Klebsiellaların talaş altlık kullanılan çiftliklerde daha çok görüldüğü bildirilmektedir.
Ayrıca gram negatif (-) bakterilerin temel özellikleri olan endotoksin (LPS, lipopolisakkarit) salgılamaları sebebiyle vücudun savunma sisteminde yer alan nötrofiller aşırı derecede etkilenirler. Bu yüzden yangısal reaksiyonlar şiddetlenir.
Görüldüğü gibi; bu üç bakteri son derece tehlikelidir. Tedavi şansının %50 civarında olduğunu bildiren bilim insanları en doğru yöntemin koruyucu hekimlik olabileceğini belirtmektedirler.
Tedavi girişimlerinde antibiyotikler, NSAID (kortizon olmayan yangı gidericiler) kullanılır. Şiddetli vakalarda damardan sıvı tedavisi gerekebilir.
Bunlara rağmen tedavi şansı düşük, kronikleşme eğilimi ise yüksektir. Hatta sürüden mecburi çıkarmaya kadar varan vakalar meydana gelebilir. Tabii ki tedavi de antibiyotik duyarlılık testlerinden yararlanılmalıdır. Özellikle Proteus mirabilis kamçılarıyla dokulara tutunma ve çok hızlı hareket etme yeteneği ile sürüde hızla yayılabilir. Bazı yazarlar tedavi kabul etmeyeceğini ve sürüden çıkarmanın diğer inekleri korumak için en doğru yol olduğunu bildirmektedirler.
Yapılan çalışmalarda Proteus mirabilis üzerinde en etkili antibiyotiğin gentamisin olduğu ortaya konulmuştur. Gentamisin kullanıldığında 12 saatte bir enjeksiyon yapılmalıdır.
Klebsiella pneumoniae enfeksiyonlarında en etkili antibiyotiğin enrofloksasin olduğunu ortaya koyan çalışmalar vardır. Fakat doğrusu, yukarıda söylendiği gibi, öncelikle bakterinin tespiti ve antibiyotik duyarlılık testlerinin yapılmasıdır.
Tedavilerdeki başarısız olma ihtimali göz önüne alınarak koruyucu hekimliğe önem verilmelidir. Özellikle Klebsiella bakterisinin talaş altlıklarda hızla ürediği bilindiğinden inorganik altlıklar kullanılması önerilir. İnorganik altlıkların başında ise “kum” gelmektedir. ABD’de altlıklar için “altın standart” denilen kum altlık kullanılır. Olanaklar içerisinde inorganik altlıklar tercih edilmelidir.
Her zaman tavsiye edildiği gibi “kuru ve temiz” ilkesine uyulmalıdır. Bu bakteriler de pis ve ıslak ortamları severler, hızla ürerler ve yayılırlar.
Kuru sağım (susuz sağım) tercih edilmeli, sudan, kalabalık barınaklardan uzak durulmalıdır.

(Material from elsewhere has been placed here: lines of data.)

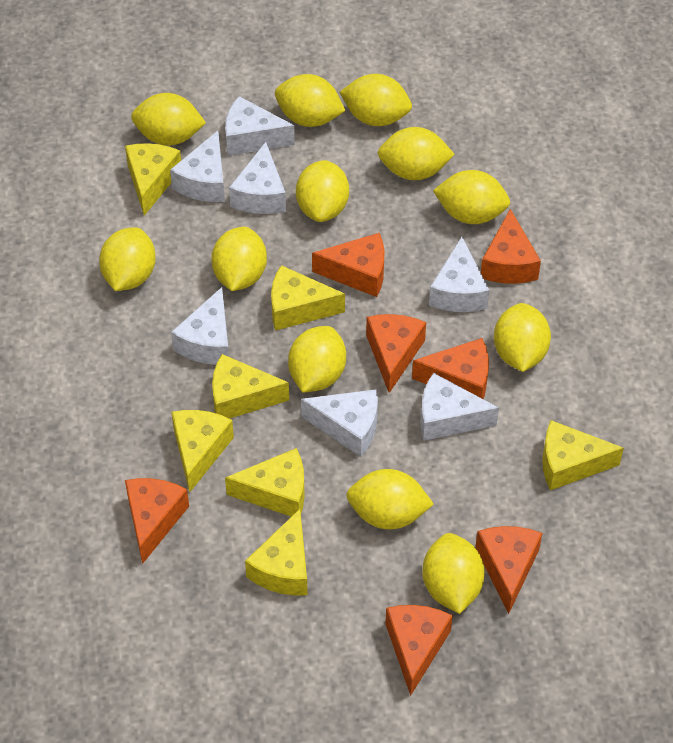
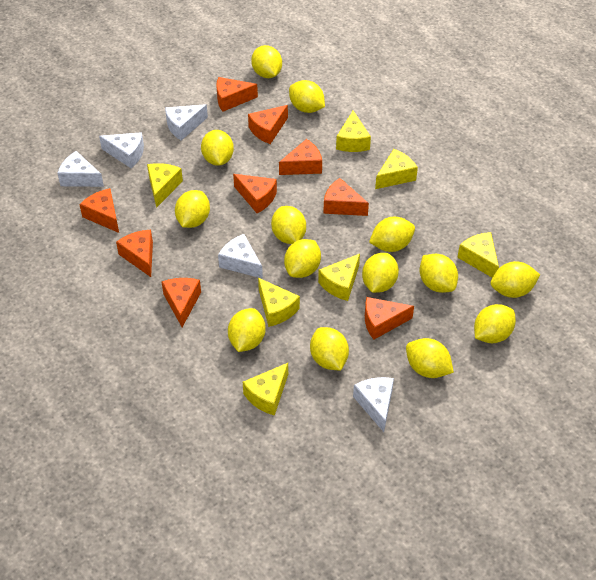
orange cheese: 7 -> 9
white cheese: 7 -> 5
yellow lemon: 12 -> 14

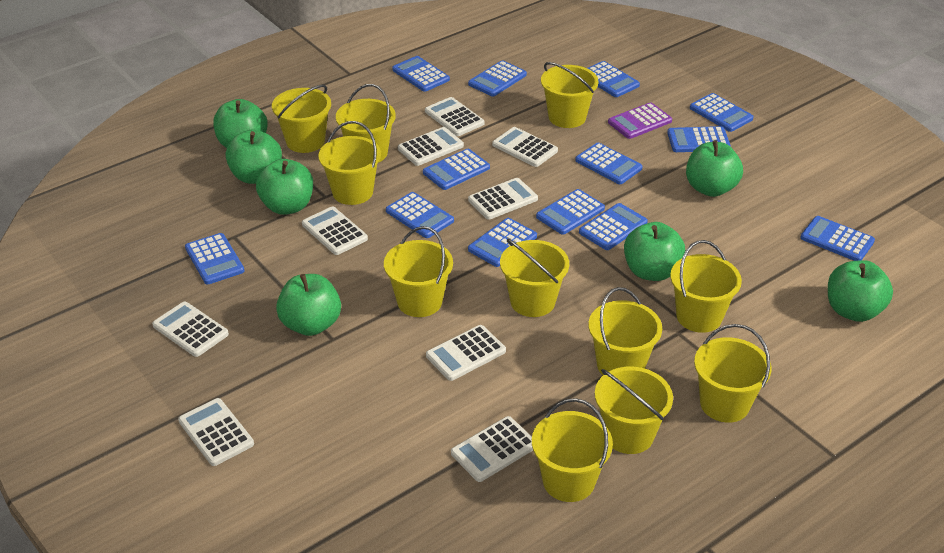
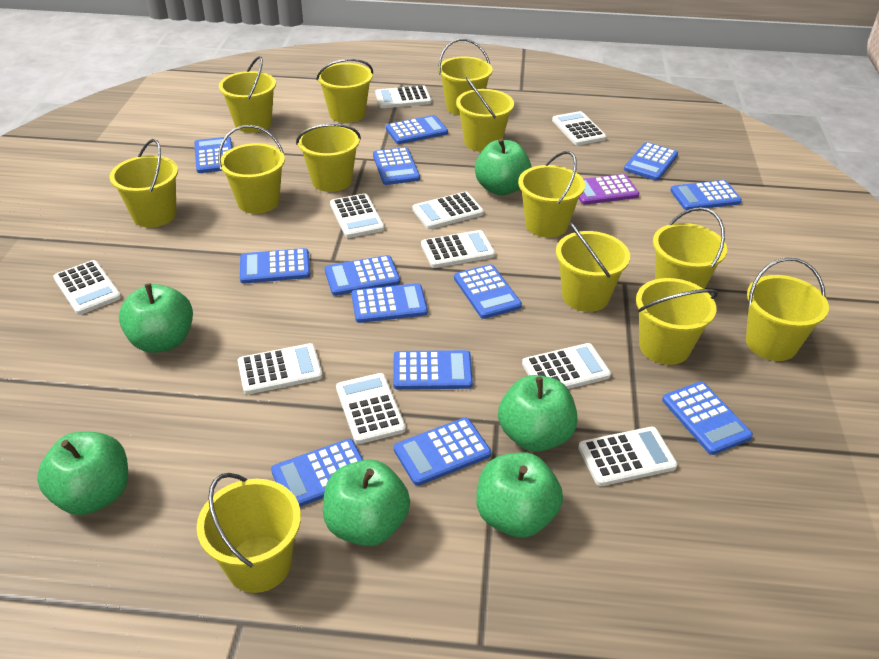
green apple: 7 -> 6
white calculator: 9 -> 10
yellow bucket: 11 -> 13

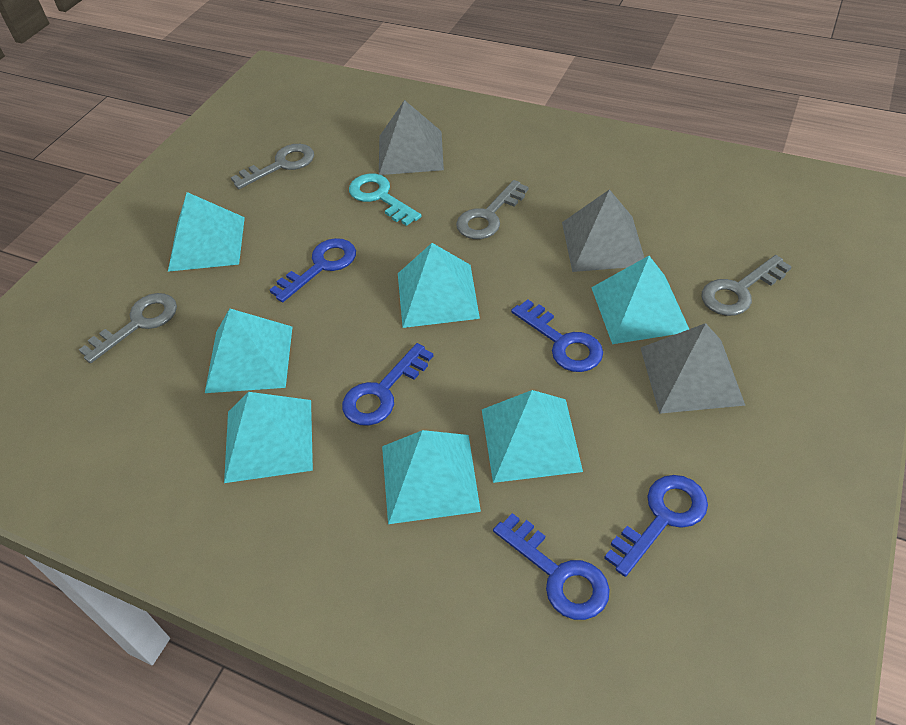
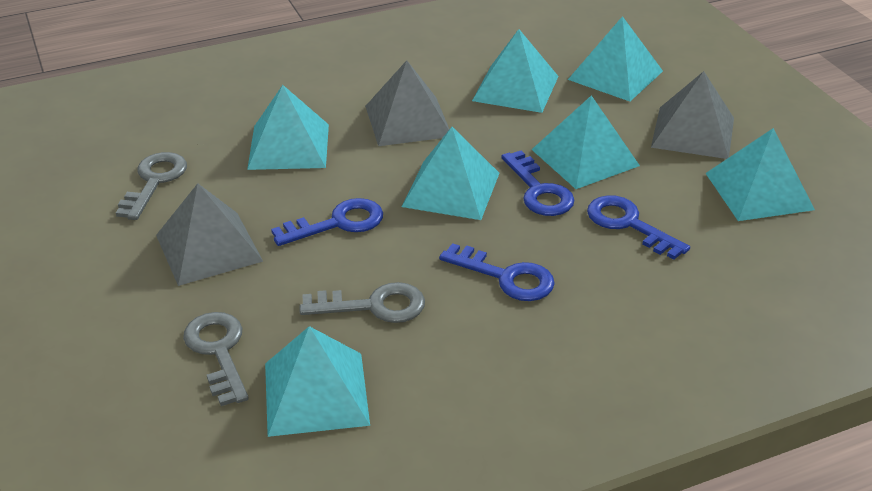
blue key: 5 -> 4
grey key: 4 -> 3
turquoise key: 1 -> 0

İnekler iyi havalandırılmış barınaklarda barındırılmalı, yattıklarında arka ayakların memeleri kirletmeyecek şekilde yatmaları için uygun yatak genişliği sağlanmalıdır.
Bu bakterilerin aşıları henüz yoktur. Ancak gram negatif bakteriler oldukları için E. coli için hazırlanmış, özellikle J5 antijeni ile üretilmiş aşıların mastitisin şiddetini ve görülme sıklığını azaltıcı etkisi olduğu ortaya konulmuştur.
ABD’de genel bir bilgi vardır. Mastitis tedavisi olmayan fakat koruyucu hekimliğe önem verildiğinde sorun çıkarmayacak bir hastalık olarak tanımlanmıştır.